Okay. Maybe it was somewhere else. I remembered the name of the episode was “Gentle Puppies.” I Googled everything I could think of. “Weeds Gentle Puppies bar scene Mark-Paul Gosselaar.” I found articles about that scene; apparently a lot of people agreed that it was steamy. I found a few pictures and a couple of gifs. But I could not find the clip at all, not even part of it, not anywhere.

What happened?? Have we gotten so damned puritanical that the clip was deemed too pornographic or something to leave online? Ugh!

For those who don’t recall the scene, I’ll do the next best thing — I’ll describe it. Perhaps it will jog some pleasant memories. To the best of my recollection (remember, I watched this a hell of a lot of times), Nancy (Parker’s character) winds up in an empty dive bar in the middle of the day. She makes herself at home, walking behind the counter and helping herself to a beer. The owner (MPG) then comes out and doesn’t look too pleased. She proceeds to sit at the bar, helping herself to peanuts and being thoroughly obnoxious to him. Another man comes in, sits down and starts watching the game on the overhead TV.

Nancy then pulls out a cigarette and starts to light it. MPG tells her there’s no smoking in this bar. She protests that there’s no one there, and he insists she can’t smoke. She then gestures at the sole customer sitting at the bar, “You mind?” He shakes his head. So she lights up anyway. MPG looks pissed. Then, abruptly, he turns off the TV and tells the other guy “We’re closed.” The man leaves, and MPG locks the door after him. Meanwhile, Nancy still sits at the bar, looking a bit apprehensive.

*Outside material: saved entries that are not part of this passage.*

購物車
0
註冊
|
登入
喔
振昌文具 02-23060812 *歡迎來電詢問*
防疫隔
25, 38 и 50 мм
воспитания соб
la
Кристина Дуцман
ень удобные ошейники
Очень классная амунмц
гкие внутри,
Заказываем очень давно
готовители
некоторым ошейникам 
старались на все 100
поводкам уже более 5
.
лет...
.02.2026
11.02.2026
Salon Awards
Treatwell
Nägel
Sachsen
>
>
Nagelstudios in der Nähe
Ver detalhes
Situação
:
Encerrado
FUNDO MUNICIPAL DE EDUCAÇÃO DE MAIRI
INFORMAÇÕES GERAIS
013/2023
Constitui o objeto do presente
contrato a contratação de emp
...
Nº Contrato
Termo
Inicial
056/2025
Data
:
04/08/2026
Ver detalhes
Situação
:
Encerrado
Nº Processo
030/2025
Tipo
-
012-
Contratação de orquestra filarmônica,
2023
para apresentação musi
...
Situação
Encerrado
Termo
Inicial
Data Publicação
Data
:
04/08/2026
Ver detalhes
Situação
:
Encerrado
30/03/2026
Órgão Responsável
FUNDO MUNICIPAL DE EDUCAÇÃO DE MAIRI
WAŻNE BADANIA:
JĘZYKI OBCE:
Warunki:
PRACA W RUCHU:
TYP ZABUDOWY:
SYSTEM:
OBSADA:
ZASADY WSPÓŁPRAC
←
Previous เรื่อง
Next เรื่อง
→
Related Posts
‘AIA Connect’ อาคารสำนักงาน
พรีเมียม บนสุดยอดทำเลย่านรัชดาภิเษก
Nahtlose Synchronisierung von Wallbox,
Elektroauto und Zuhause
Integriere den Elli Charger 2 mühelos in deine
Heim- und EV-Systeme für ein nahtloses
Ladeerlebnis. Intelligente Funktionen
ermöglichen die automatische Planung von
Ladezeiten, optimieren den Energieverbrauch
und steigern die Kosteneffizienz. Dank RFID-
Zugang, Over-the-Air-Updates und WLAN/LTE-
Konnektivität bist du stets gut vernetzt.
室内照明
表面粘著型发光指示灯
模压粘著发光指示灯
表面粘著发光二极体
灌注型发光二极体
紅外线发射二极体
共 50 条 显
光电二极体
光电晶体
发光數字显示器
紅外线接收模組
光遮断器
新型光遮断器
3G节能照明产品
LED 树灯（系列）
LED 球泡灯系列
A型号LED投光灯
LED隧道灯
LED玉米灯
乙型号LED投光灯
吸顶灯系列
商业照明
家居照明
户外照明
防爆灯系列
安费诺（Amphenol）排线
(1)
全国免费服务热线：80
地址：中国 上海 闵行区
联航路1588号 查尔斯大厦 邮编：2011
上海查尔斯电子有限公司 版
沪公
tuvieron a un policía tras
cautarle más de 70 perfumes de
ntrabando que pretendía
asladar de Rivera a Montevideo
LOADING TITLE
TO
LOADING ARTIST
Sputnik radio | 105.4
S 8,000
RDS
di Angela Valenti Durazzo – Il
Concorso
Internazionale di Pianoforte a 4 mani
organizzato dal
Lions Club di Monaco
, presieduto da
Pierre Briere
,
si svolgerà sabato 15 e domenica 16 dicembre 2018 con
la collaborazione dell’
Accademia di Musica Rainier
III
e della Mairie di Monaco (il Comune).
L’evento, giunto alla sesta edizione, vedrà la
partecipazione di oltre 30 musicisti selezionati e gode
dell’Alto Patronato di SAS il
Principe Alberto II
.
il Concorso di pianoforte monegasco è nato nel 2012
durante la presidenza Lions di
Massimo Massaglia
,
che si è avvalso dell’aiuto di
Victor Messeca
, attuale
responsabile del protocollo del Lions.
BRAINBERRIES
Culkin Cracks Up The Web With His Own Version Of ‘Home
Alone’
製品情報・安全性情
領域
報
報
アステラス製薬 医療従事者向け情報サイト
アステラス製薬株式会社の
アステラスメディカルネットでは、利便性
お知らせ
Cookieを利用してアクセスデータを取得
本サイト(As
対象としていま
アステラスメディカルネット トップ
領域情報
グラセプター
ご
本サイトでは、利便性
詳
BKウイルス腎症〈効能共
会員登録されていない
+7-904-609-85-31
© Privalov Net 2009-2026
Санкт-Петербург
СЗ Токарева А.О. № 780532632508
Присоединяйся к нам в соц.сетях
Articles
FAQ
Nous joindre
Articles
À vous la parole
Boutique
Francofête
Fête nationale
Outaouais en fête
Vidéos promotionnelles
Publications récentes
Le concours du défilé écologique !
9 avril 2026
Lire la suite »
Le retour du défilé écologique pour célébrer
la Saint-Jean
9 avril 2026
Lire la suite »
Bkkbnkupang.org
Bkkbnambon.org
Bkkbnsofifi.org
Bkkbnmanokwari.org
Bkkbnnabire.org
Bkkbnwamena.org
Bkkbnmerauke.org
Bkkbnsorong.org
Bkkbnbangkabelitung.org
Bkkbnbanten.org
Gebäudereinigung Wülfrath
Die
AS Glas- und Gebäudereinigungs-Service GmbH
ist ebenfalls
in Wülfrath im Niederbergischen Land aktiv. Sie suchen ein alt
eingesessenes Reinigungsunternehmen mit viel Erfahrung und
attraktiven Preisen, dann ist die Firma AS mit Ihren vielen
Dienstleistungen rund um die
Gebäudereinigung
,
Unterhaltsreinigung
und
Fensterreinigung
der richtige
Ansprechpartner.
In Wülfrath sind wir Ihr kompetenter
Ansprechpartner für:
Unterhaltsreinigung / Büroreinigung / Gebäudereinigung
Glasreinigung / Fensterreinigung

MPG slowly walks over to her, comes up right next to her. With one hand, he takes her cigarette and stubs it out, and with the other he roughly fists her hair. Oh. My. God.

Look at her face. She knows she’s in trouble.

And then the following dialogue happens:

MPG: I said no smoking. You don’t listen.
Nancy: No… no, I don’t.
MPG: Do you need someone to make you?
Nancy: Mmmhmmm…

Holy crap. Not since “You’re going to grow up, all the way, right now” has a bit of spanko dialogue made me so weak in the knees. Then the scene jumps to Nancy’s bare bottom bent over the bar, and MPG is thrashing it with his belt.

Aaaaand then the next thing we know, they’re both naked and he’s going at her like a wild stallion. Glasses are crashing and smashing and no one cares.

The scene ends with him clinging to her from behind, and Nancy, ever the grifter and opportunist, is slipping an expensive-looking watch from his wrist onto hers.

Ring any bells, kids? Any ideas where this scene could be found? Hell, I’ll purchase the entire episode if I have to. This one is a keeper. Weeds, Gentle Puppies, 2010. Anyone?